[[ Given text open ]]

BT

Facilitating the Spread of Knowledge and Innovation in Professional Software Development

Write for InfoQ

Topics

Choose your language

InfoQ Homepage Articles The Cost of Fear in Organisational Change

The Cost of Fear in Organisational Change

Leia em Português

Bookmarks

Key Takeaways

  • We are all attracted to change, while simultaneously perceiving it as a threat 
  • We try to overcome the fear brought about by change through more and more comprehensive planning
  • The reality is our planning doesn't actually prevent the things we are afraid of from happening - plans provide a false sense of secutiry 
  • The cost of fear is reflected in the gap between the needs of the ecosystem (market, customers, teams, organisations) and the organisation’s self-defence as an attempt to control the ecosystem they operate in.
  • Lower your organisation’s cost of fear by increasing the psychological safety of people who are part of it. Including yourself

We are attracted to change, while at the same time perceiving it as a threat.

[[ Given text closed ]]

**Prompt A:** List every part of the ecosystem that the article on the cost of fear in organizational change names in parentheses.
**Prompt B:** Carry on with the article on the cost of fear in organizational change from its last sentence.
You will not need the stored dataset items.

[[ The data open ]]

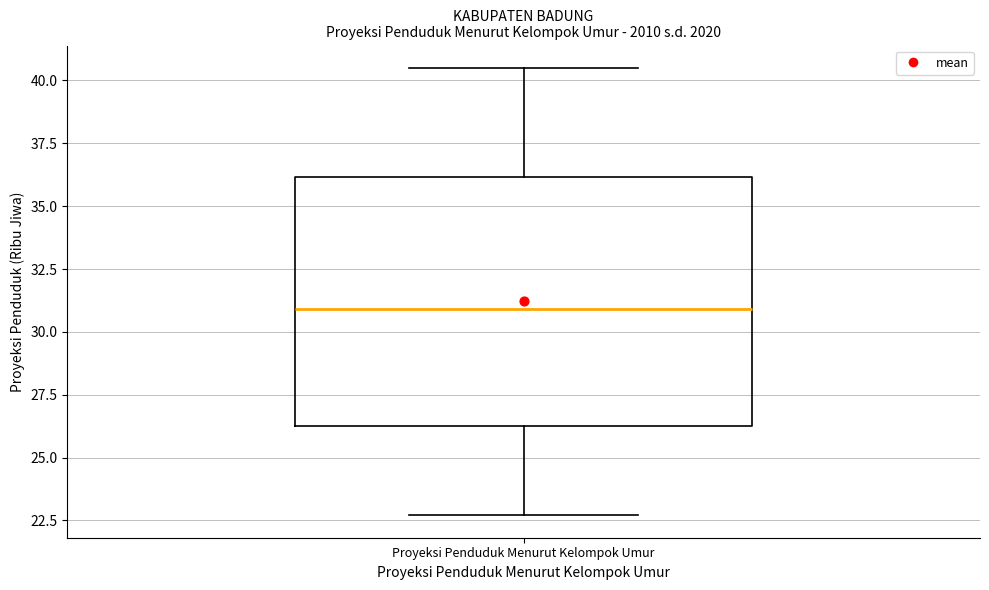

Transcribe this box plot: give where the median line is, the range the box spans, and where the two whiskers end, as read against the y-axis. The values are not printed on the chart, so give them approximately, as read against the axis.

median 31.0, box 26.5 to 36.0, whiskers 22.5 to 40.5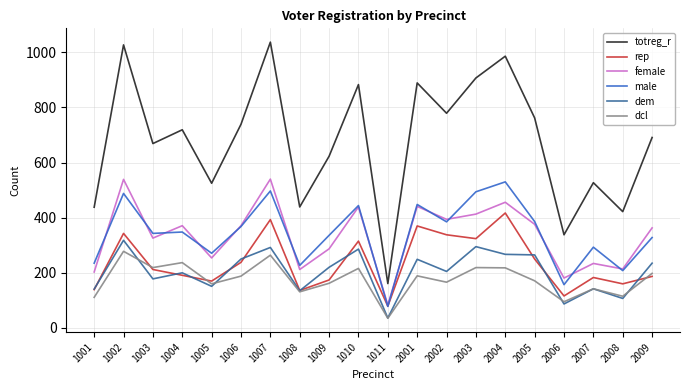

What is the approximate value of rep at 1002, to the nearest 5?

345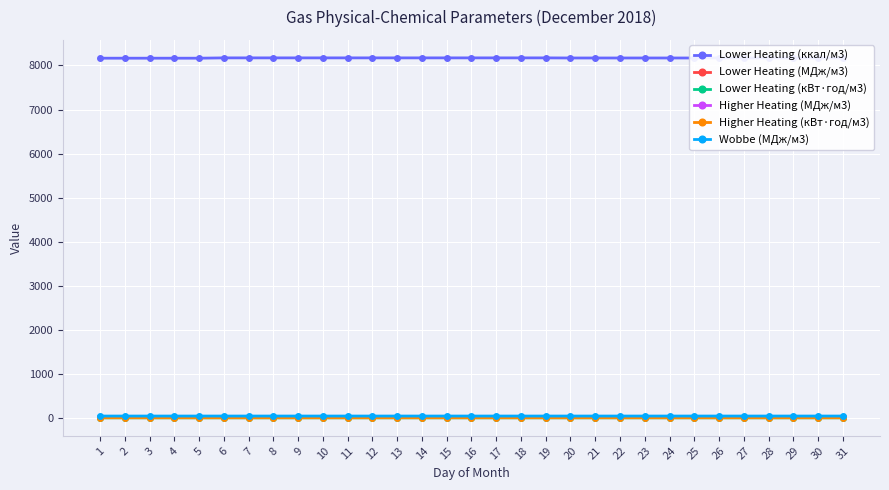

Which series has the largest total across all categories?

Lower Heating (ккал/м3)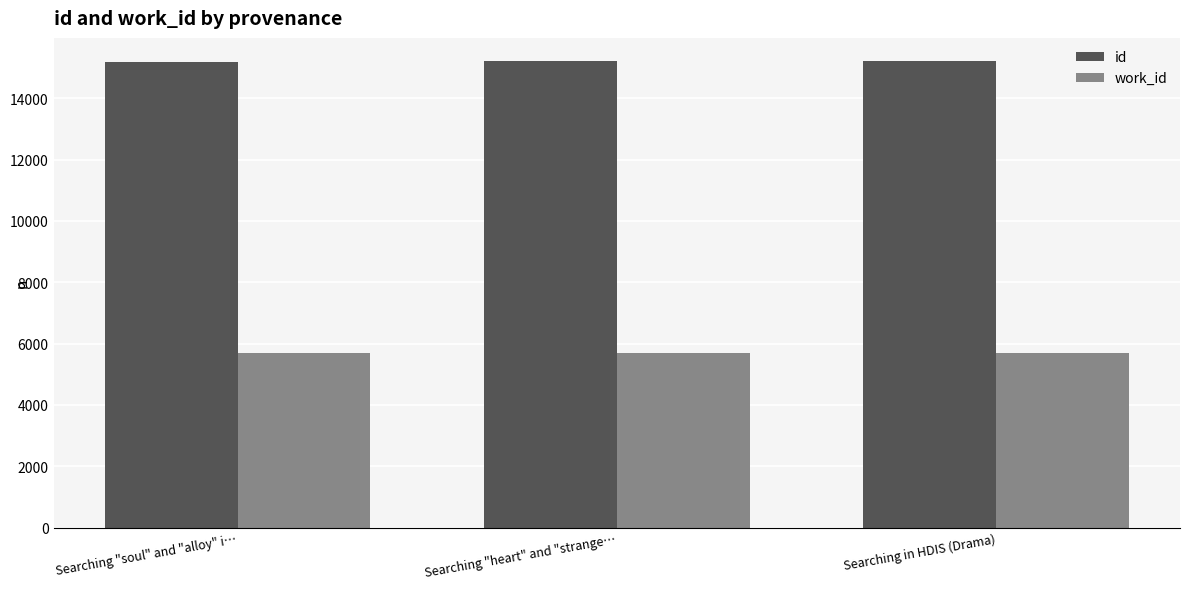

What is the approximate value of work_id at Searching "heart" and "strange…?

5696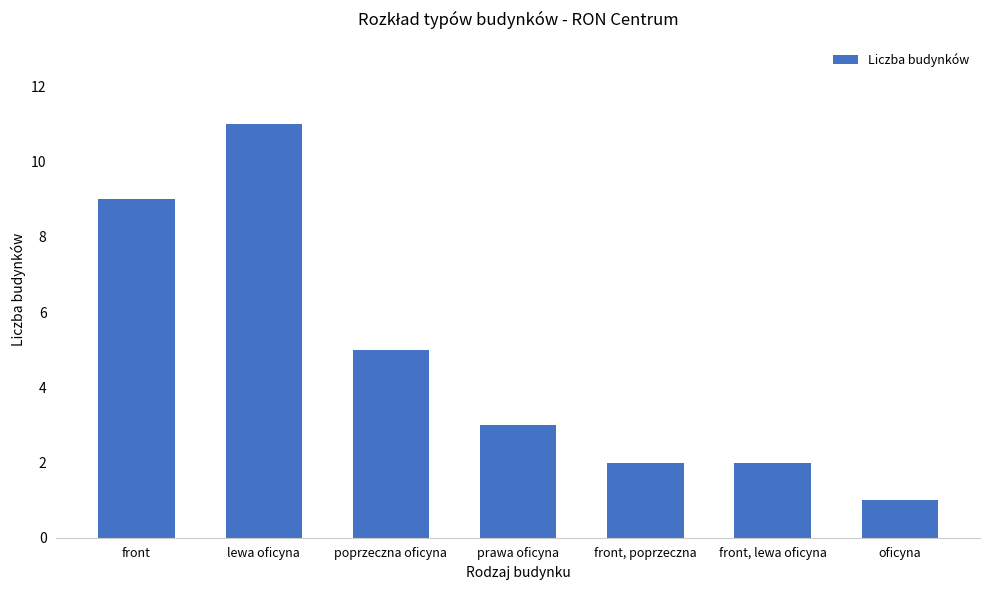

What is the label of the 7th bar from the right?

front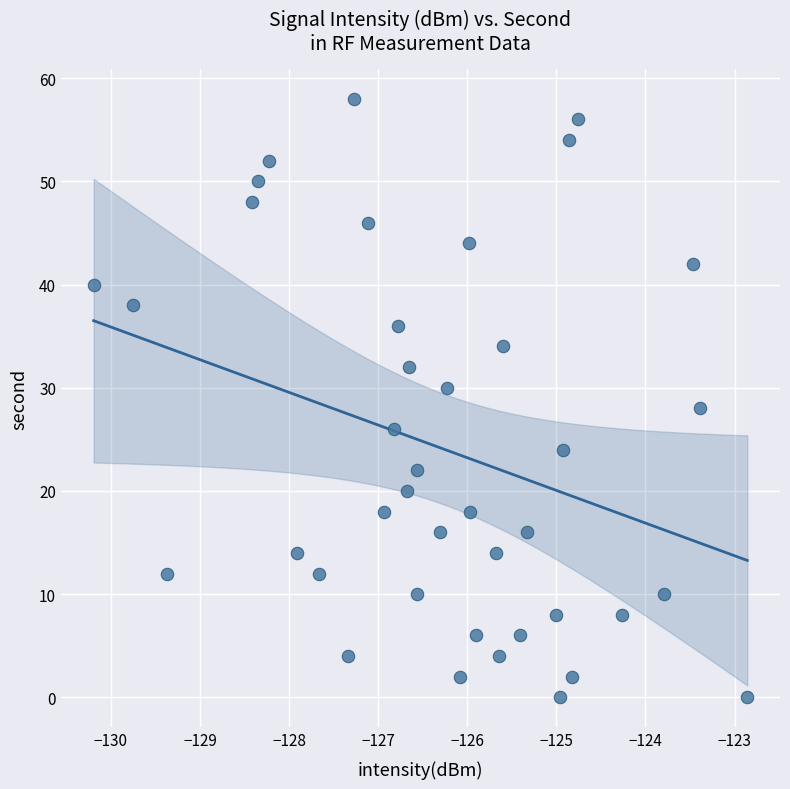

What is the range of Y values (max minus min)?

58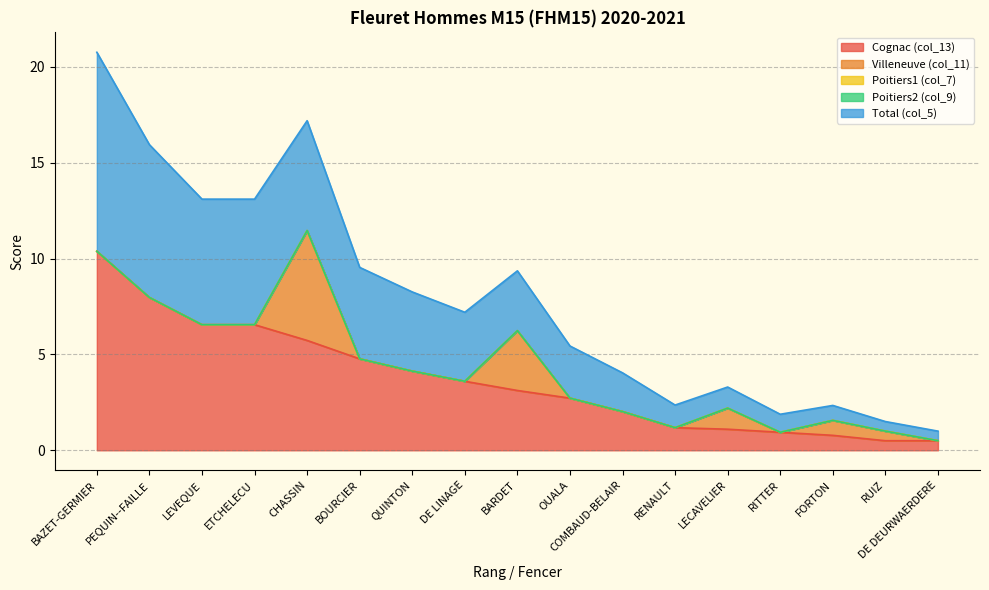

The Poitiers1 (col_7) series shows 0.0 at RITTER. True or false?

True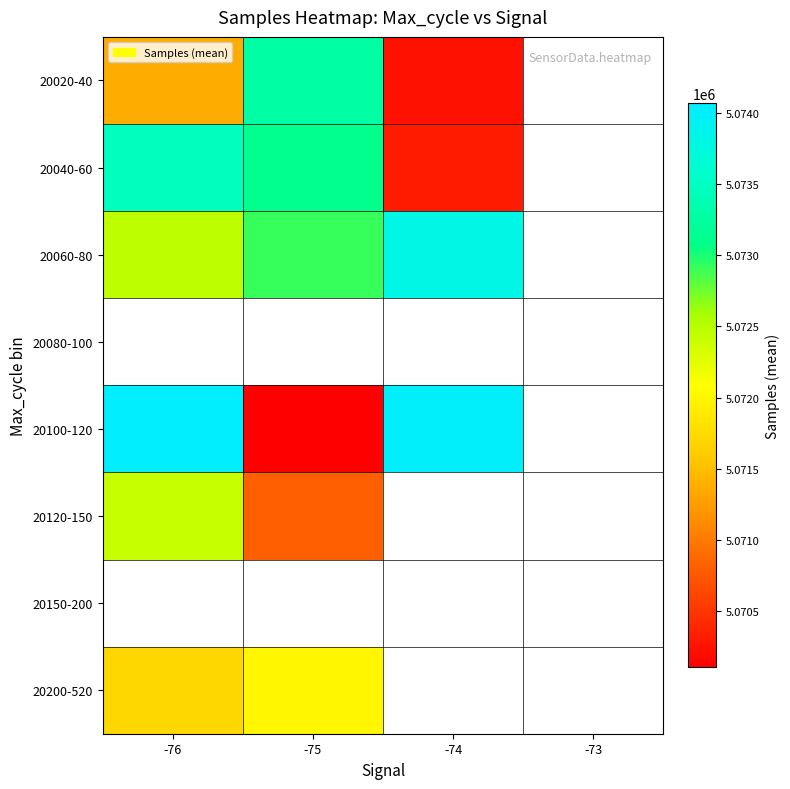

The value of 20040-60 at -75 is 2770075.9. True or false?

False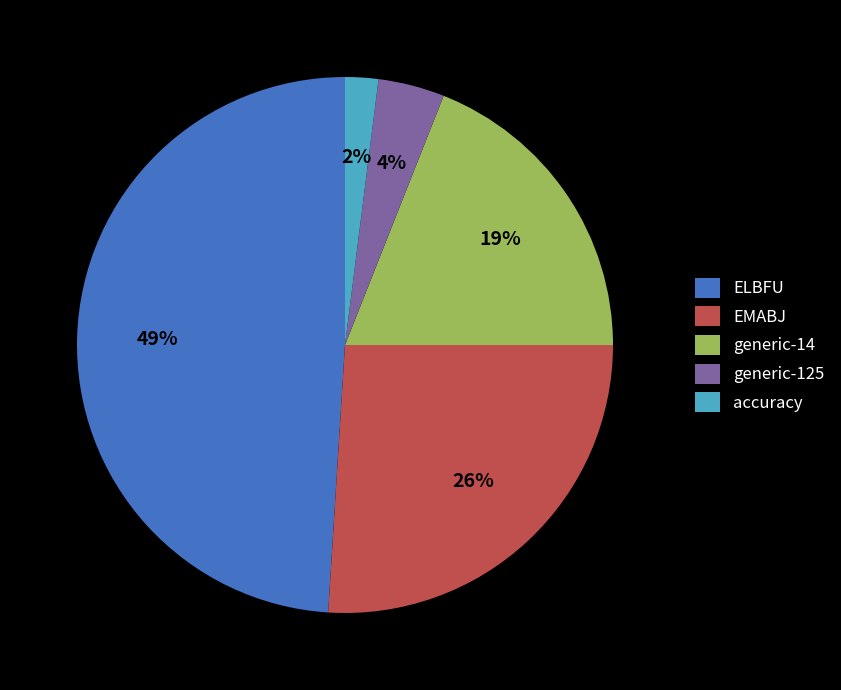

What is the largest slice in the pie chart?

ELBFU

[[ The data closed ]]

**Answer A:** market, customers, teams, organisations

**Answer B:**
This might very well be the creative tension that humanity’s narrative unfolds, which we call history.  We are curious; and learning is one of our most important drivers. And we are uncomfortable with uncertainty; we need reassurance. The way we like to deal with our contradicting curiosity and sense of threat is through… planning. In our personal life, we easily admit that our plans are just wishful thinking. We may admit this so easily that sadly we tend to become skeptical about our bold plans. And we cut ourselves off from our dreams. On the other hand, in our professional life we believe that our wishful thinking is the only acceptable reality, and we instill a state of denial in ourselves. Whenever a little inner voice tells us that the universe doesn’t care about our reality, we often seek reassurance via complex planning: we perform risk management, estimation of time to complete tasks … and analyse everything-that-could-happen-in-the-future. All these tasks, needed to reinforce our self-reassurance about our ability to control the future, come with a cost. I call it the cost of fear. 

The (Agile) change: from intention to action

Organisations today aim to adapt to a more collaborative, customer-centric, flexible format. Leaders have a genuine intention of creating an Agile organisation where people thrive and are allowed to make mistakes, as long as they learn from their errors. Experimentation will be the new approach.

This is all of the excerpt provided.